I approached a neighbour whose family were also in the IRA and suffered terrible crimes at the hands of the British Crown Forces and explained that I was, with all necessary precautions, trying to write about this history and needed his advice. He encouraged me to keep going because, when it comes to the story of the Irish Revolution, ‘nobody has a monopoly on grief and loss’.
On the centenary of the Dunmanway Massacre Bishop Paul Colton, the Church of Ireland Bishop of Cork, made a number of pastoral visits to the communities affected by the terrible events of April 1922. He also laid a wreath on the grave of Michael O’Neill, the IRA man whose death sparked the massacre, described by historian Barry Keane, author of Massacre in West Cork, as ‘an extraordinary gesture of reconciliation’. This book is a wreath laid in turn, an In Memoriam, and a work of mourning.
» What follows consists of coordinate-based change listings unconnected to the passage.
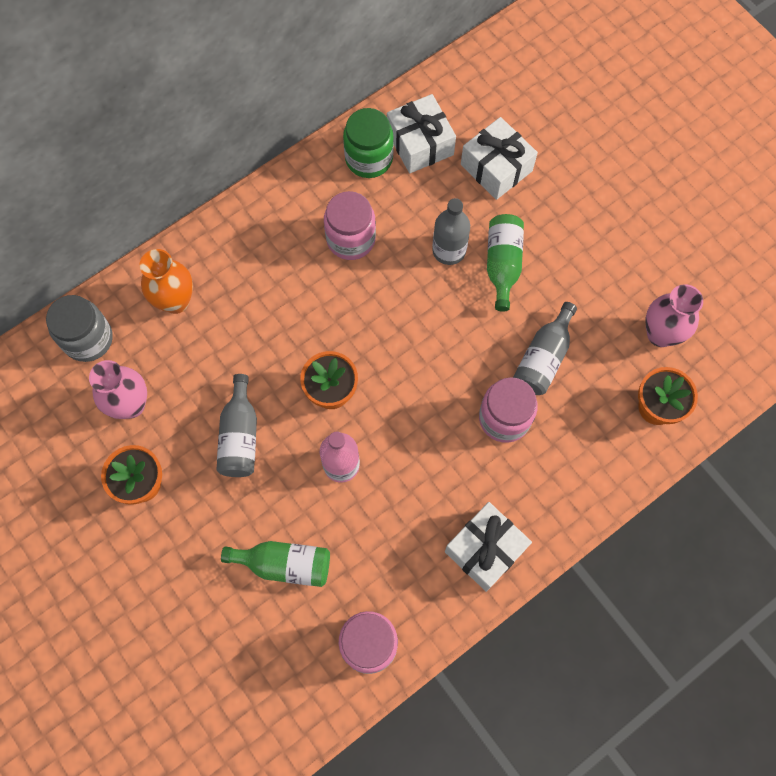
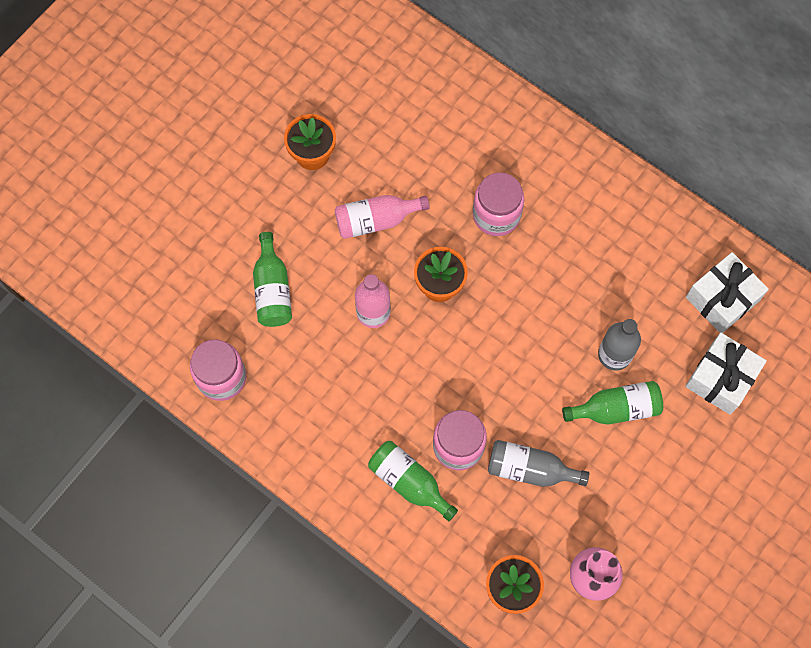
camera: 75 degrees right, 0 degrees up
(88, 339) = (428, 70): grey jar -> none
(131, 405) = (379, 123): pink vase -> none
(175, 301) = (486, 129): orange vase -> none
(240, 436) = (376, 220): grey bottle -> pink bottle
(351, 239) = (596, 262): pink jar -> pink jar (496, 215)
(369, 158) = (688, 255): green jar -> none
(485, 550) = (329, 457): white gift -> none
(530, 475) = (409, 482): none -> green bottle

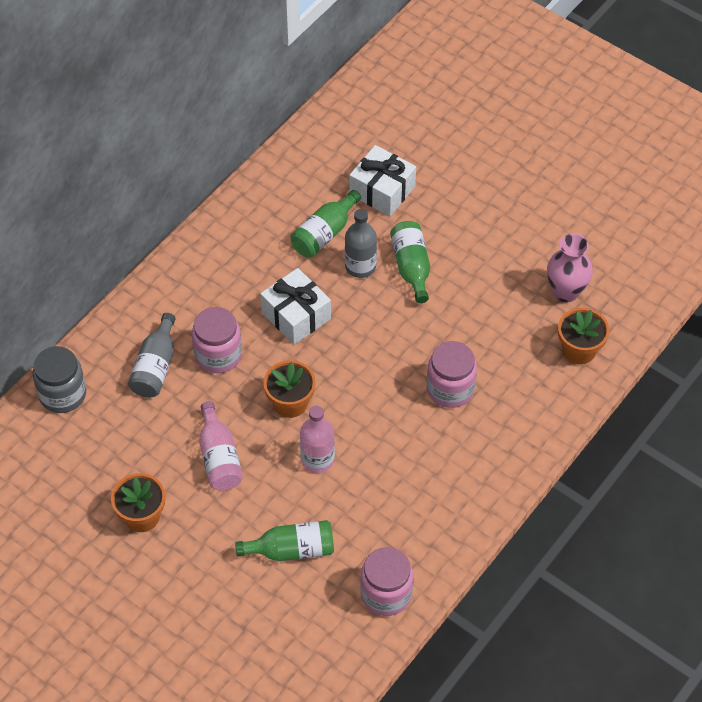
camera: 90 degrees left, 15 degrees down
(409, 482) = (486, 429): green bottle -> green bottle (324, 233)
(447, 76) = (62, 394): none -> grey jar
(530, 469) = (470, 333): grey bottle -> grey bottle (155, 367)
(722, 299) = (308, 185): white gift -> white gift (296, 315)

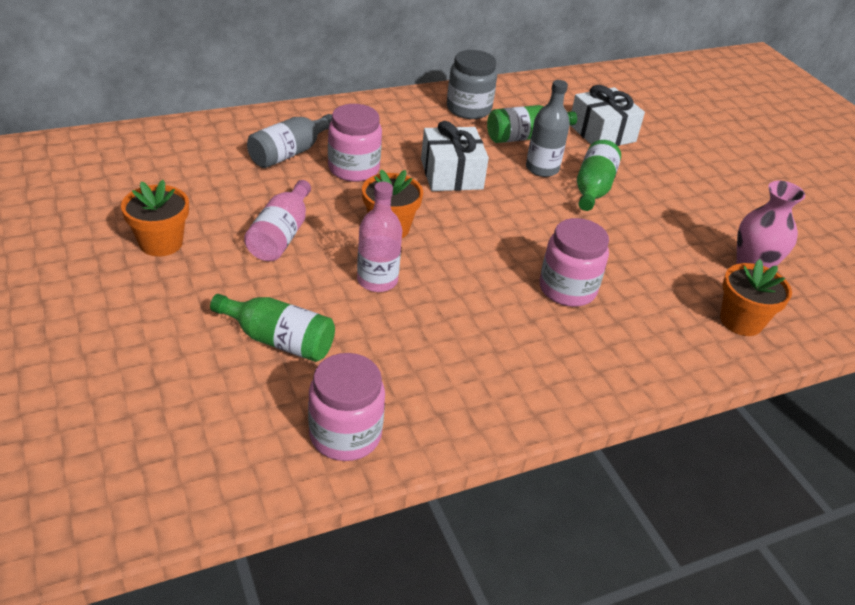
camera: 25 degrees right, 15 degrees down
(62, 394) = (191, 136): grey jar -> grey jar (468, 109)

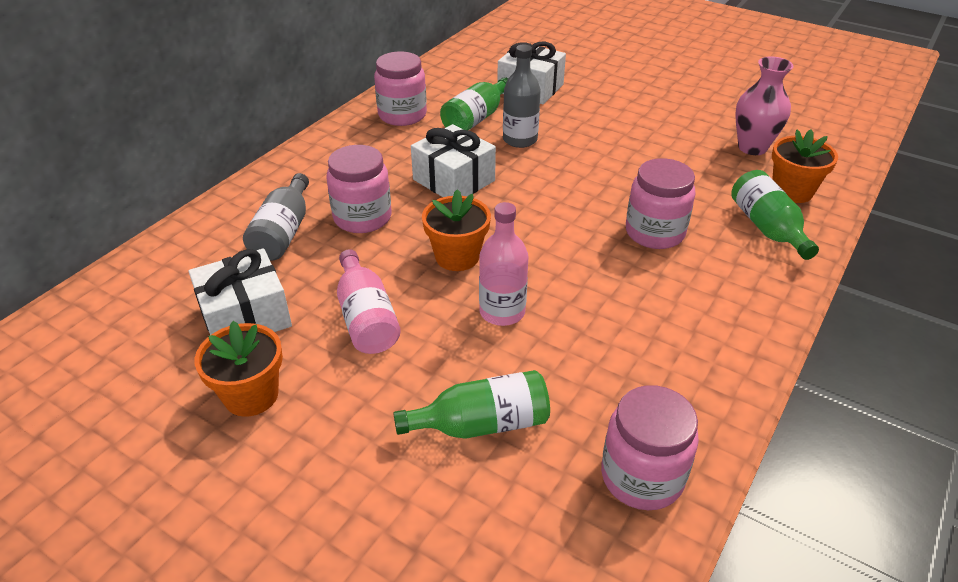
camera: 30 degrees left, 0 degrees up
(208, 194) = (245, 316): none -> white gift
(468, 109) = (402, 115): grey jar -> pink jar
(593, 188) = (576, 138): green bottle -> green bottle (767, 228)

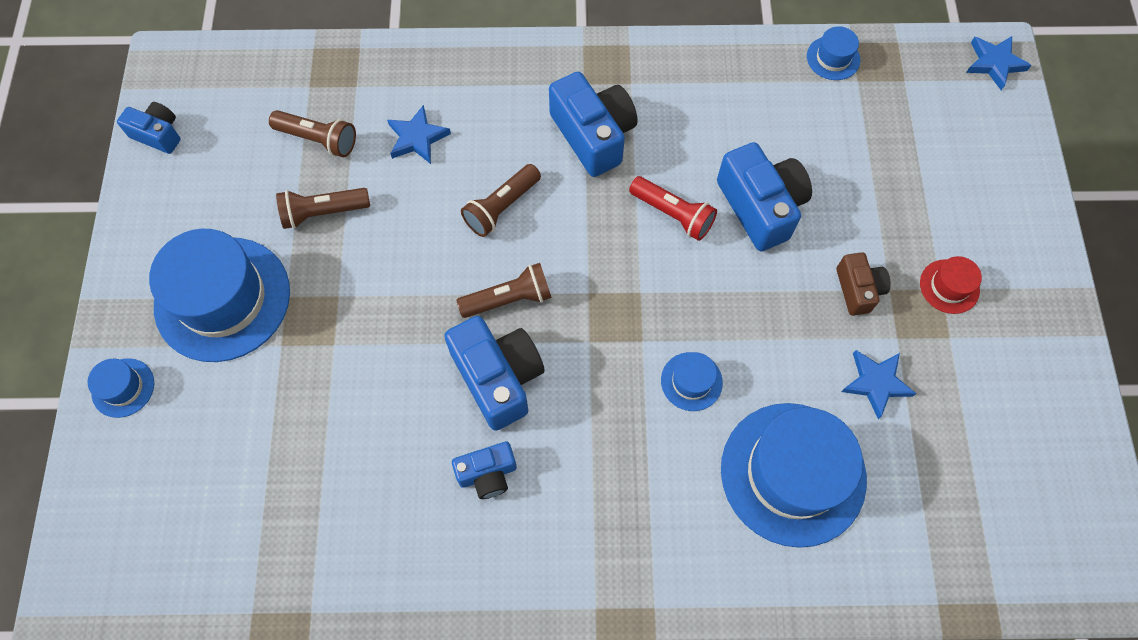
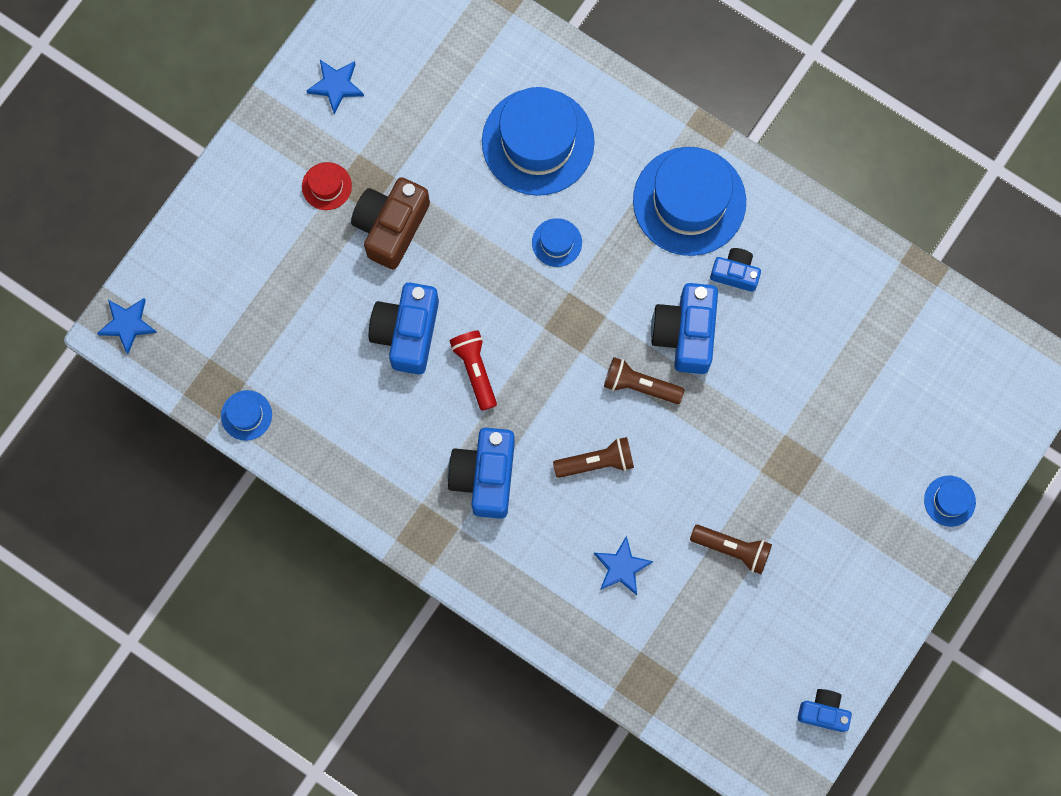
camera: 145 degrees left, 10 degrees up
(158, 134) = (823, 712): blue camera -> blue camera turned 135 degrees clockwise
(222, 299) = (845, 525): blue hat -> blue hat (689, 201)
(318, 139) = (699, 619): brown flashlight -> none
(858, 289) = (391, 226): brown camera -> brown camera, size x1.74
(876, 383) = (435, 159): blue star -> blue star (336, 86)

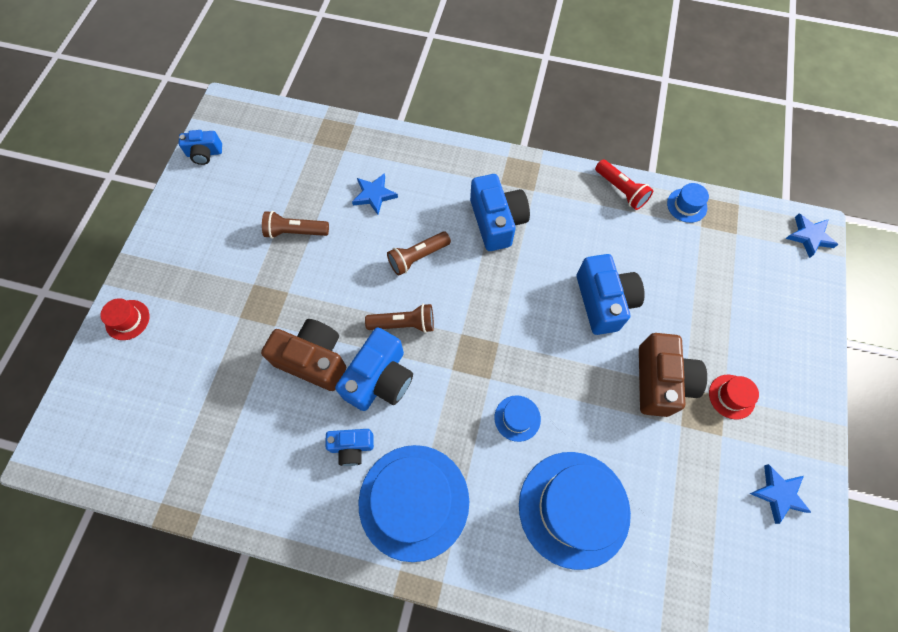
camera: 160 degrees right, 10 degrees down
(475, 370) = (538, 292): red flashlight -> red flashlight (621, 190)
(685, 333) = (379, 379): blue camera -> blue camera turned 45 degrees clockwise
(751, 379) = (313, 360): none -> brown camera
(949, 501) = (127, 320): blue hat -> red hat

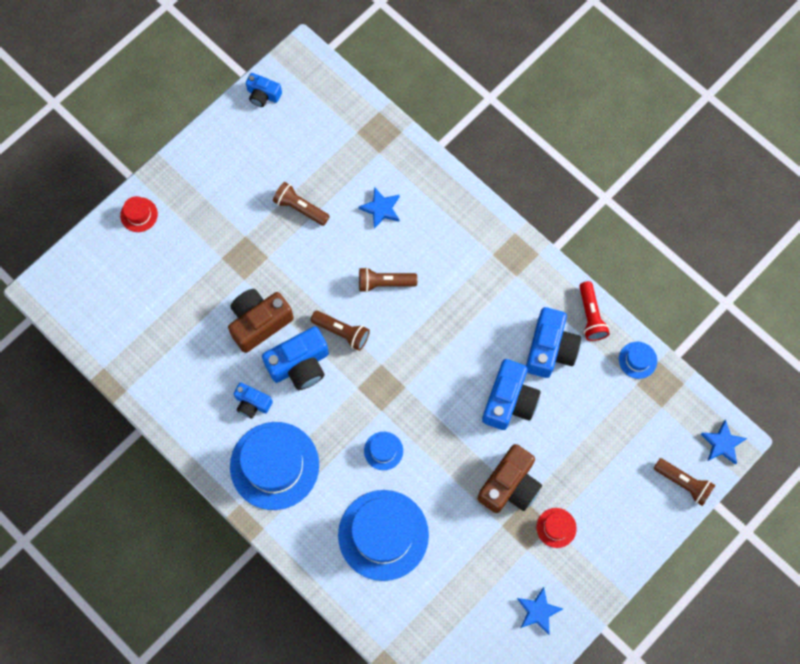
camera: 30 degrees right, 5 degrees up
(313, 360) = (259, 322): brown camera -> brown camera turned 90 degrees counterclockwise
(496, 221) = (467, 287): blue camera -> blue camera (550, 349)
(806, 288) = (683, 483): none -> brown flashlight

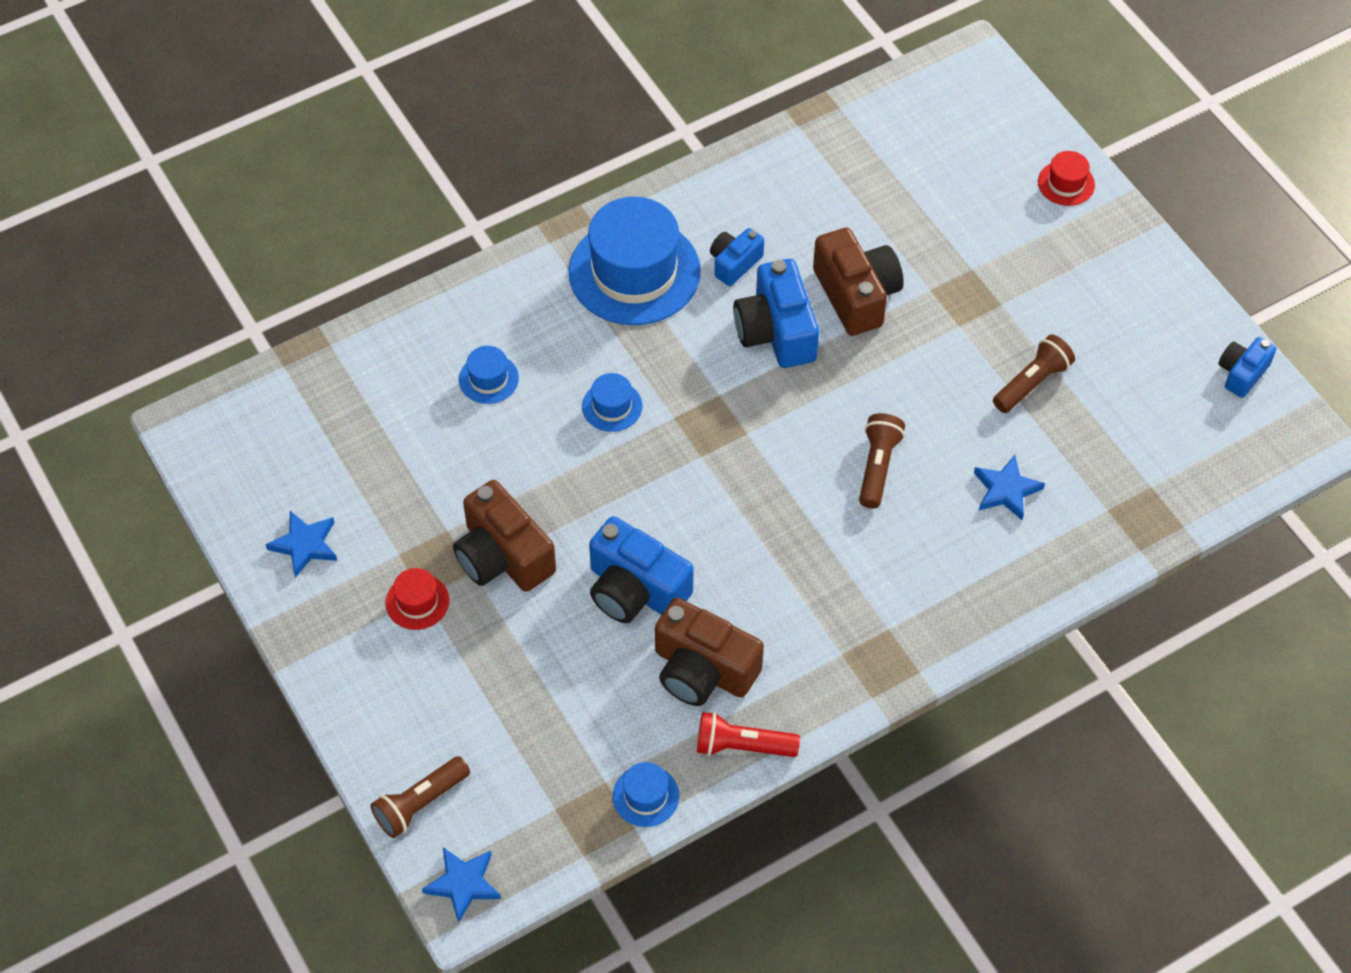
camera: 105 degrees right, 15 degrees down
(342, 332) = (812, 394): brown flashlight -> none
(383, 535) = (488, 379): blue hat -> blue hat, size x0.44
(550, 349) = (703, 670): blue camera -> brown camera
15 years ago I was lucky to teach a student called Daniel Bristow, who has written a book about philosopher Jacques Lacan and James Joyce and now practises as a Lacanian Psychoanalyst. Daniel was generous enough to put into words what I could not after the essay from which this book sprang was published in the Irish Times on Good Friday April 2022. He described it as follows, finding a language at last for the heart’s core of the book:
‘An essay about the Dunmanway Massacre that took place in April 1922 and on its lingering traces, inscribed into the lives and landscape of its site, trans-generationally – interweaving personal and geopolitical lived experience and haunted memorial transmission, through the said and what is unsayable the nightmare of history is softly awoken here to speak what it can of a trauma which in its always-absence is present always’.
Resting Places: On Wounds, War and the Irish Revolution attempts to approach this history which in its always-absence has been present always, a history that has coloured my life ‘in panes of shade and vivid brights’, as I say in the book. Even if I could not see it until now I have carried the mirror shards of this history for half a lifetime. I can only hope I have handled this story with the care and tenderness it deserves in piecing the mirror back together, in giving the nightmare of this history a voice in the hope of honouring the dead and bringing peace to the living.